Александр взглянул остро, исподлобья. Его белый безукоризненный пробор в темных напомаженных волосах казался спрятанным до времени острием ножа.

– Вот и старик то же говорил. Но ты! Ты, Макс. Если бы тебе пришлось, скажи: отказался бы ты от Синих Ключей? Владеть ими, распоряжаться, пусть только в течение жизни. Отказался бы?

– Никогда! – быстро ответил Максимилиан.

В темных глазах Александра промелькнуло злое удовлетворение.


Меланхоличный Апрель жил в меблированных комнатах с выходом на Сенную площадь. И вечно там был проходной двор.

«Бывало, придешь, а лечь негде, – ровным голосом рассказывал он. – На кровати господин с дамой валетом спят, на полу товарищ, под столом и вовсе не поймешь кто – только ноги торчат. И съедено и выпито все до крошки и капли, даже стакана воды не найдешь».

Иногда в небольшую комнату набивалось до двадцати человек народу. Видели друг друга только частично – из-за густых клубов папиросного и махорочного дыма. Люди собирались самые разные – от грузинского князя-кадета до крестьянских религиозных поэтов. Читали стихи, до хрипоты спорили о философии, символизме, литературе, революции, декадентстве. Хозяин привечал всех, за одним исключением. Был бодлерианцем, и потому Бодлера у него не критиковали. Не из уважения, а из знания аргументов: Апрель тихо подходил к обидчику кумира и говорил свистящим шепотом: «Пожалуйте, сударь, вон. Выход – там!» Во всех других местах поругание стихов и взглядов Бодлера Апрель выносил спокойно, равнодушно щурился и даже в спор не вступал.
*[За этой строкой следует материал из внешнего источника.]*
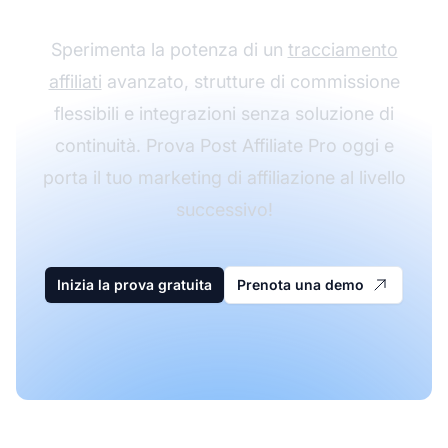
Sperimenta la potenza di un
tracciamento
affiliati
avanzato, strutture di commissione
flessibili e integrazioni senza soluzione di
continuità. Prova Post Affiliate Pro oggi e
porta il tuo marketing di affiliazione al livello
successivo!
Inizia la prova gratuita
Prenota una demo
Когда выгоняемые указывали на противоречие, объяснял охотно: «Для любой сущности – женской ли, мужской или философической – должно быть в мире место, где она чувствует себя в полной безопасности и уверена абсолютно в своей силе и привлекательности. Мой дом – храм души Бодлера».

– Бедняжечка ты мой, Апрельчик! – причитал кругленький Май, в жизни Бодлера не читавший. – Как тебя все обижают!

И откармливал друга сдобными домашними пирогами с вязигой, яблоками и другими, соответствующими времени года и календарю постов начинками.

Во дни декабрьского восстания Апрель открыл дверь нелегалам, и все это разгильдяйство усилилось многократно. Кто-то передавал куда-то браунинги в коробке из-под торта. Одно время под кроватью, закатившись в пыль, валялась бомба-македонка. На столе лежала книга, в которую нелегалы, не оповещая хозяина, вкладывали шифровки. Приходили, забирали одну, оставляли другую… Составил пифагорейскую десятку, планировал достать на всех оружие, искал деньги. Однажды всю ночь в холод, почти босой, просидел на пороге, пряча от облавы трех мрачных железнодорожников, похожих на паровозы. Май хватался за голову, но со слезами на глазах поддерживал все начинания друга, лечил его от простуд и доставал в купечестве деньги на неотложные революционные нужды.